Apart from the more quantitative approach to evaluation facilitated by the use of annotated test data, the qualitative aspects of evaluation should also be considered. Qualitative evaluation can take on the form of user acceptance tests, and surveys for identifying, e.g., nonsensical output from a model, or to get a read on the reduction of cognitive load that a user of a system experiences. Furthermore, qualitative evaluation might help identifying issues with missing data that, if it present, would help increase the performance of the model.

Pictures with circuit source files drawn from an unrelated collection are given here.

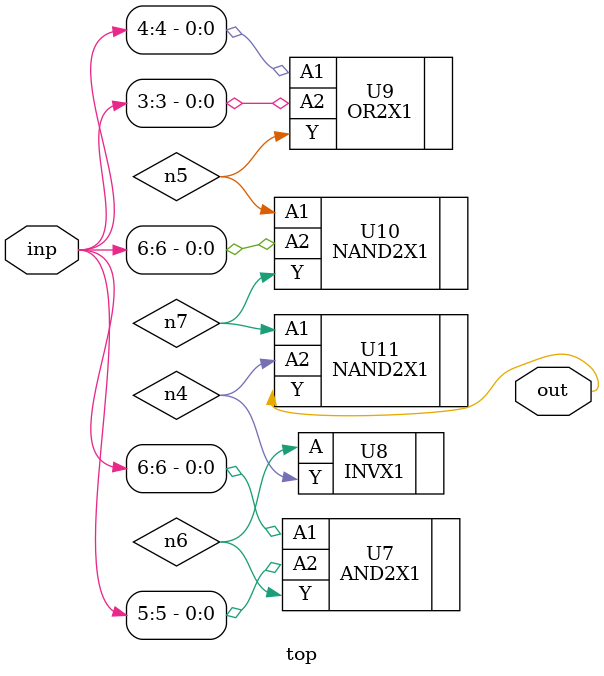
<source format=sv>


module top ( inp, out );
  input [6:0] inp;
  output out;
  wire   n4, n5, n6, n7;

  AND2X1 U7 ( .A1(inp[6]), .A2(inp[5]), .Y(n6) );
  INVX1 U8 ( .A(n6), .Y(n4) );
  OR2X1 U9 ( .A1(inp[4]), .A2(inp[3]), .Y(n5) );
  NAND2X1 U10 ( .A1(n5), .A2(inp[6]), .Y(n7) );
  NAND2X1 U11 ( .A1(n7), .A2(n4), .Y(out) );
endmodule


</source>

Obtaining the training, evaluation, and validation data is at the core of producing a machine learning-based solution to a problem. The quality of the data sets the upper bound to what can be achieved by the learned functionality. Also included in the production process are issues such as model selection, setting up infrastructure for machine learning, continuously monitoring the solution’s performance for decrease in performance, etc. A good overview of the end-to-end process is presented in the book Building Machine Learning Powered Applications: Going from Idea to Product.

How does your organization store new data?

Even if the data processing in your organization is not perfect with respect to the requirements of machine learning, each project you pursue has the opportunity to articulate improvements to your organization’s data storage processes. Ask yourself the questions: How does my organization store incoming data? Is that process a good fit for automatic processing of the data in the context of an NLP project, that is, is the data stored on a format that brings it beyond Band C (accessibility) of the Data Readiness Levels? If not; what changes would need to be made to make the storage better?

A couple of things we have found important over the course of multiple projects are related to the format in which the data is stored. In particular:

• Information in the data should not be removed prior to storing it. Destructive processing, such as tokenization, stemming, and downcasing of text should not be carried out as a part of the data storing process. Do not conflate the intended usage of the data for a particular use case with the storage format; make as few assumptions about how the data will be used in the future as possible.
• Avoid proprietary formats, and formats not intended for automatic processing. Document formats output by regular word processing software, for instance PDF, Word, and Pages, are not appropriate formats for input to automatic, machine learning-based processing of information. The challenges of converting, e.g., a PDF file to a textual format suitable for use in a processing pipeline are many. There are currently no general and stable programmatic solution for avoiding:
  • the omission of information, e.g., erroneously broken up words;
  • the introduction of superfluous information, e.g., insertion of page headers as part of the text;
  • character encoding issues;
  • the dispersion of information from tables into running text;
  • the mix up of the order of paragraphs or columns, or;
  • a number of additional challenges, as described in What’s so hard about PDF text extraction?
• Logical structure. If possible, make sure the logical structure of a document is made accessible upon retrieval. That is, ensure that relevant parts of a document are possible to refer to by their function, enabling document segmentation queries such as:
  • Give me the table of contents of this document.
  • List, in order, all top level subsections and their textual contents from Chapter 3 in this book.
  • Extract all tables from this yearly report.

Failing to address the above issues may result in your data never making it past Data Readiness Level Band C, and thus not be appropriate for automatic analysis.